### [What you have to do]
Continue the reflection on forgiveness and reconciliation from its final paragraph.
[Start of Selected excerpt]
“All this is from God, who through Christ reconciled us to himself and gave us the ministry of reconciliation; that is, in Christ, God was reconciling the world to himself, not counting their trespasses against them, and entrusting to us the message of reconciliation,” 2 Corinthians 5:18-19.
Forgiveness is a hard thing, don't you agree? It's that one thing we all know we should do and the one thing we all want from others, but when it's our turn to actually bestow it... well, it's so tough! And I'm not sure why. Pride? Probably. Fear? Definitely. Uncertainty? Absolutely!
When we're faced with a situation that has broken our hearts or harmed our trust, forgiving is so hard to do because it requires us to surrender our right to justice and revenge. And when I say revenge, I don't necessarily mean hurting the other person, but maybe punishing them? Showing them their faults and holding them hostage under the weight of our hurt and disappointment. We all do it. We've all done it. And though we love the slogan to "love her from a distance", I've been convicted of the notion that perhaps it's not so much the forgiveness that's the true challenge. Maybe, it's reconciliation.
When we look at the love of Christ, we see God drawing us back to Himself. We see our holy and loving Savior bridging the gap between our brokenness and God's goodness so that we can be in right relationship with Him. That's the love of God and the message of the Gospel. So when we declare that we want to love like Jesus, I am faced with the perspective that forgiveness and a willingness for reconciliation must go hand in hand.
I think so many of us are so ready to move on from breakups, from fall outs and from wounds caused by other people that in our attempts to heal and move on, we discard the person. Maybe we have a conversation for closure. Maybe we even lift them up in genuine prayer. But how often are we willing to continue on with the relationship? How desperate are we to not only forgive, but to also reconcile?
[End of Selected excerpt]
[Start of Given data]
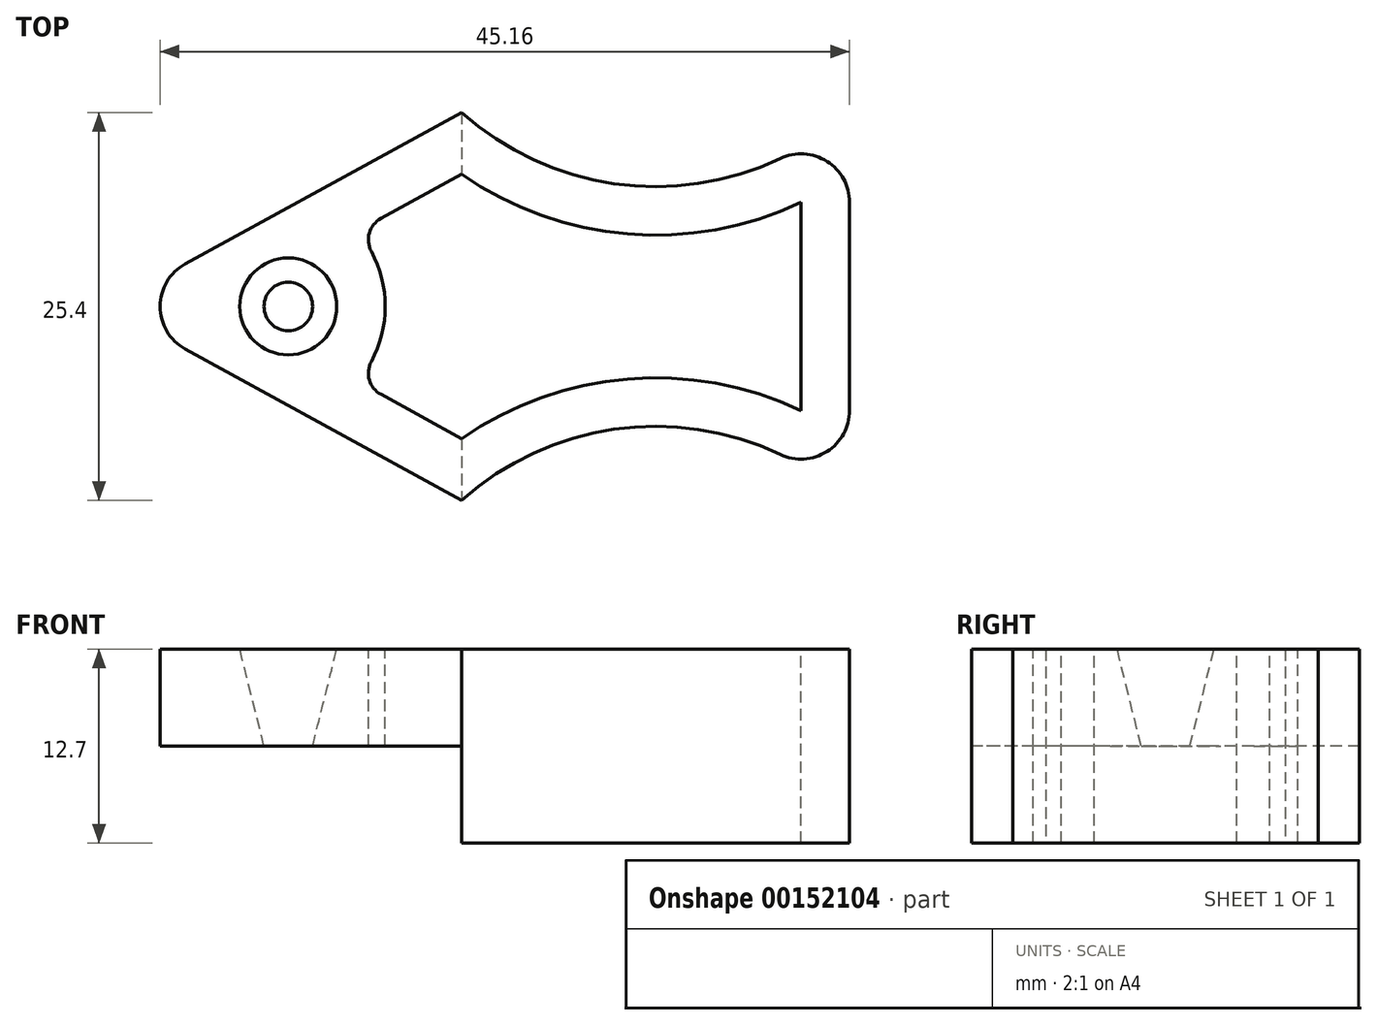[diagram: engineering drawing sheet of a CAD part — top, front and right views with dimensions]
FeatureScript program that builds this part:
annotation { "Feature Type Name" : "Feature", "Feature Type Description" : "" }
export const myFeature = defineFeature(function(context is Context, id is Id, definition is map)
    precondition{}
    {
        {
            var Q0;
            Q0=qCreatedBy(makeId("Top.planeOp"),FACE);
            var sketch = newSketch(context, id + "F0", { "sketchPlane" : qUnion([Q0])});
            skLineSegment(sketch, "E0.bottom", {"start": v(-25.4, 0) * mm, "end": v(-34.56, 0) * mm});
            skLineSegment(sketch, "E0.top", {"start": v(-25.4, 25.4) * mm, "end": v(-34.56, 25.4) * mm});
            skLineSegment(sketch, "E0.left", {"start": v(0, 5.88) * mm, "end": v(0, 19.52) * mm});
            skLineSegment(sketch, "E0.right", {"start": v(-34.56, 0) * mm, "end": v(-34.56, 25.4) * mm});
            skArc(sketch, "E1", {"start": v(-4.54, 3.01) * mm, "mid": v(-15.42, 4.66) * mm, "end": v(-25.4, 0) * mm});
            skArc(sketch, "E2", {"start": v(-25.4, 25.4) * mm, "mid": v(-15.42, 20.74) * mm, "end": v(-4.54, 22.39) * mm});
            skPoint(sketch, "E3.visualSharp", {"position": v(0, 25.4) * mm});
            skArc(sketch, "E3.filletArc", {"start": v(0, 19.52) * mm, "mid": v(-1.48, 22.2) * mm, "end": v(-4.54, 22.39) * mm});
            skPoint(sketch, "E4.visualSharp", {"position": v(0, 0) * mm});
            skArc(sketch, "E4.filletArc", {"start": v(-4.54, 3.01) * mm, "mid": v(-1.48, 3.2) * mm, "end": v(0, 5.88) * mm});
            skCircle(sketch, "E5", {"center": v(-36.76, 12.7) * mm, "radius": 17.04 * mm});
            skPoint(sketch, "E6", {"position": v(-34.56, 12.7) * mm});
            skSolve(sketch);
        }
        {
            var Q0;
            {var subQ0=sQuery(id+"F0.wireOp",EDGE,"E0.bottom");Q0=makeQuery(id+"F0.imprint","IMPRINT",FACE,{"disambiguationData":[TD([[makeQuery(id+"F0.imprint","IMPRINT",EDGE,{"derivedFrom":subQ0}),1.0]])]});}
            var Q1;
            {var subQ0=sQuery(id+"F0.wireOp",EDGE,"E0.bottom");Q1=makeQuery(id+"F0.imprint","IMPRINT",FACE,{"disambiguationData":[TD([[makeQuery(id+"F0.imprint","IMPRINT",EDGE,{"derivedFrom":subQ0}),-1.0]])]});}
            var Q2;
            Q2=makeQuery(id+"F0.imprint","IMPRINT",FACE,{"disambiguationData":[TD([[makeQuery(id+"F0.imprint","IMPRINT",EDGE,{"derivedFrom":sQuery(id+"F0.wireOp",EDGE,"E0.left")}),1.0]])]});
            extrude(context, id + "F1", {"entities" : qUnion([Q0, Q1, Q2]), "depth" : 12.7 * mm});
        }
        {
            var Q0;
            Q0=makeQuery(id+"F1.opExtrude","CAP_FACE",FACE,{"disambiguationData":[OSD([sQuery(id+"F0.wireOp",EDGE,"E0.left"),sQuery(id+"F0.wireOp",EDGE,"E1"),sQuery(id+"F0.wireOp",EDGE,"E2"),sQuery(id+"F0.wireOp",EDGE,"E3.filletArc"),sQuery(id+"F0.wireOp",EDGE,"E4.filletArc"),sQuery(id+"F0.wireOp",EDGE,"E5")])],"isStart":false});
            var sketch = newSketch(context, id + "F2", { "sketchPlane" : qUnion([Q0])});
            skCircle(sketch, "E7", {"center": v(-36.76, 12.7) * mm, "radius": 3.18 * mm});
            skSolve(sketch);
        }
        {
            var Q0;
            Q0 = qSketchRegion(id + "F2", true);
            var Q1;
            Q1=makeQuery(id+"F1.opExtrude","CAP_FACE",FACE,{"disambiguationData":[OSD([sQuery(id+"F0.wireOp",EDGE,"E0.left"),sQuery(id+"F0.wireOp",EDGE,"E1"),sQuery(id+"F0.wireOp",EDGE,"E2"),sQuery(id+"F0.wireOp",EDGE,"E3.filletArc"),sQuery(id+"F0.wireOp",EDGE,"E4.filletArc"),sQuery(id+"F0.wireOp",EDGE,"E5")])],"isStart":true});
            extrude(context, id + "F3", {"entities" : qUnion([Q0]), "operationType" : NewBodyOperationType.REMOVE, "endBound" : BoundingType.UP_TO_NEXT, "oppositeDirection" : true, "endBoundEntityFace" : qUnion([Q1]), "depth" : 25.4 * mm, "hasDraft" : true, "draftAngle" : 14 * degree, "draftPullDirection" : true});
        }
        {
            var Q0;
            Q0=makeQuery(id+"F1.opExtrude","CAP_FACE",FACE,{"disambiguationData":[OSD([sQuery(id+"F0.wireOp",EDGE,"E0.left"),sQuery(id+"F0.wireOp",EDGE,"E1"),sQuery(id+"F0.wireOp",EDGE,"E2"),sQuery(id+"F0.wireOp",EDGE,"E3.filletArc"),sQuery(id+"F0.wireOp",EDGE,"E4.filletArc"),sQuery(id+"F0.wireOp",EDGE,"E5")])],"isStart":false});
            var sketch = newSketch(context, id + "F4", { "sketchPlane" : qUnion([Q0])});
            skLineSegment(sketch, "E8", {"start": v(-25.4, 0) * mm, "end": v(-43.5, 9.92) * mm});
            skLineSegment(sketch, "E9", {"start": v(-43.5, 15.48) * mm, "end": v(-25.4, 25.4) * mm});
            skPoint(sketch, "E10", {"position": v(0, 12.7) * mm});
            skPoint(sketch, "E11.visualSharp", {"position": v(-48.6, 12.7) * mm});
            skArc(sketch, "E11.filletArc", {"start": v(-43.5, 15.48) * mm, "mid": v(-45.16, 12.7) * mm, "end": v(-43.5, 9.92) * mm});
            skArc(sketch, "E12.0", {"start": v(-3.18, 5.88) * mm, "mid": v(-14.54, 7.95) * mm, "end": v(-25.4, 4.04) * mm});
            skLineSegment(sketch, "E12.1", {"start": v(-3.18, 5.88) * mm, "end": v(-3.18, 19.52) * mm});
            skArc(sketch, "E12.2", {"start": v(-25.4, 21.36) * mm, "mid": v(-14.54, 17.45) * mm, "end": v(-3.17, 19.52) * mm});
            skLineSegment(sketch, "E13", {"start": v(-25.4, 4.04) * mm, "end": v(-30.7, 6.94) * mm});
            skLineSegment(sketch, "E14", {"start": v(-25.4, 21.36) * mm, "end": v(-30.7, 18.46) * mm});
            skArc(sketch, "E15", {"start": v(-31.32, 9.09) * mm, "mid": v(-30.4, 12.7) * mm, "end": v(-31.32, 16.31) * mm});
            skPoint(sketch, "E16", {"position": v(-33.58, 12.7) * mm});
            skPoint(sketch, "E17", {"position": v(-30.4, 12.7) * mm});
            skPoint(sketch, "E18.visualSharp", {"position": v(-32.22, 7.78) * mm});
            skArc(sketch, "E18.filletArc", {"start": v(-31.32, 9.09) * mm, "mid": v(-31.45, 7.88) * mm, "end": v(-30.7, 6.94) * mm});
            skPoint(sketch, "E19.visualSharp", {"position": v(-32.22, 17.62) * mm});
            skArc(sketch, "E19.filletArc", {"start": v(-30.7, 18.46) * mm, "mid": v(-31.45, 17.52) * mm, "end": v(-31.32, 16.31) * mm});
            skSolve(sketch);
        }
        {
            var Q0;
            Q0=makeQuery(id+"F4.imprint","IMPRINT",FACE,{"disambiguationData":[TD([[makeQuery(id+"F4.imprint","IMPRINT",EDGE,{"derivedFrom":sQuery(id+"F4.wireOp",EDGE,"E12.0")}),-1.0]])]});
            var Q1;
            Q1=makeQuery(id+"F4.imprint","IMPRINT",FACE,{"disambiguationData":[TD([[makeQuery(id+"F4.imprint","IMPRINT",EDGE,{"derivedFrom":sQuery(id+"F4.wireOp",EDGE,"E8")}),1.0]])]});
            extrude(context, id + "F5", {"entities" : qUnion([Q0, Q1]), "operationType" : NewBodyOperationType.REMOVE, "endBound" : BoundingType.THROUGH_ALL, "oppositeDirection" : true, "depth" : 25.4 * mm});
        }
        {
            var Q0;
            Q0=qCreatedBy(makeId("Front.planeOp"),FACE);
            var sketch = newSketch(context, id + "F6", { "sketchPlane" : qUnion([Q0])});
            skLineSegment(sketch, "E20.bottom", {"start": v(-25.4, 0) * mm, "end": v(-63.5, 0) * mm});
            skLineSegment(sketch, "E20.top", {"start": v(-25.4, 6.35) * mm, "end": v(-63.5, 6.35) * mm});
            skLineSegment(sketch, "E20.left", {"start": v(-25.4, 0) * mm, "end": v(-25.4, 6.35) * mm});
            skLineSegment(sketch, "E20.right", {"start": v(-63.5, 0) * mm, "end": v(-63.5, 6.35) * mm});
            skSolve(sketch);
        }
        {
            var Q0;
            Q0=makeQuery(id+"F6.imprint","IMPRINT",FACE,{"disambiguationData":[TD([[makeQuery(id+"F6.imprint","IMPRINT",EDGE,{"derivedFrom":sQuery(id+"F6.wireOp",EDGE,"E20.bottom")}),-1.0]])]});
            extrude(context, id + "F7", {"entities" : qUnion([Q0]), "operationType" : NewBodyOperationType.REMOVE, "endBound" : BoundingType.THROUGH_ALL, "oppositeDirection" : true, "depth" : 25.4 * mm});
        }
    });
[End of Given data]
### [Answer to the exercise]
Maybe you are one who has no problem letting by-gones be by-gones. Maybe you are one who is able to let go without allowing the shadows of the past to creep back in. But I am quite confident that so many of us miss the point of forgiveness. It's not just to free ourselves of wounds; it's also to free ourselves to keep on loving. Again, that is the message of the Gospel.
God loves us, died for us and is continually at work to reconcile His creation to Himself. But if God stoped at forgiveness alone, without reconciliation, we'd have no hope for relationship with Him. We'd have no opportunity to hear His voice, be strengthened by His Spirit or to enjoy His presence and partake in the purpose and calling He has for each of us.
No, if God only forgave and never reconciled, we would never know Him and we would have no message of grace to share, because the message Christ has called us to carry often results out of our greatest pain and brokenness: places where we need to forgive others; places where we might need to forgive ourselves.
There are definitely situations where we may never have the opportunity to reconcile. There are moments in our past and people that flow in and out of our lives that may not be open to reconciling with us. This is where we must rely on the Holy Spirit. Some situations aren't healthy for us. They just aren't. And some people are destructive. They just are. But I do believe that if we are unwilling to allow reconciliation to take place in moments when God makes it clear to do so, then we cannot claim to love like Jesus. It's not so much that reconciliation must happen, but that we are at least willing and open to it, should it be possible.
"If it is possible, as far as it depends on you, live at peace with everyone." -Romans 12:18
Reconciliation is scarier than forgiveness. It's reopening a close door, as opposed to just cracking a window. It's saying, 'I know you broke it, but God has put it back together and I want you to hold it with me."
Gosh, that is so difficult! Even now, as I am typing to you, I feel conviction over a relationship that I'm so uncomfortable addressing. In this moment, the other person is not interested in reconciliation and that's though. But I'm left with the challenge of allowing the Lord to keep my heart tender so that if they are ever in a place where they are ready to move forward with me, I will be willing, as well. I want to be willing. I want to learn how to let go of a problem without throwing away the person.
I know you do, too.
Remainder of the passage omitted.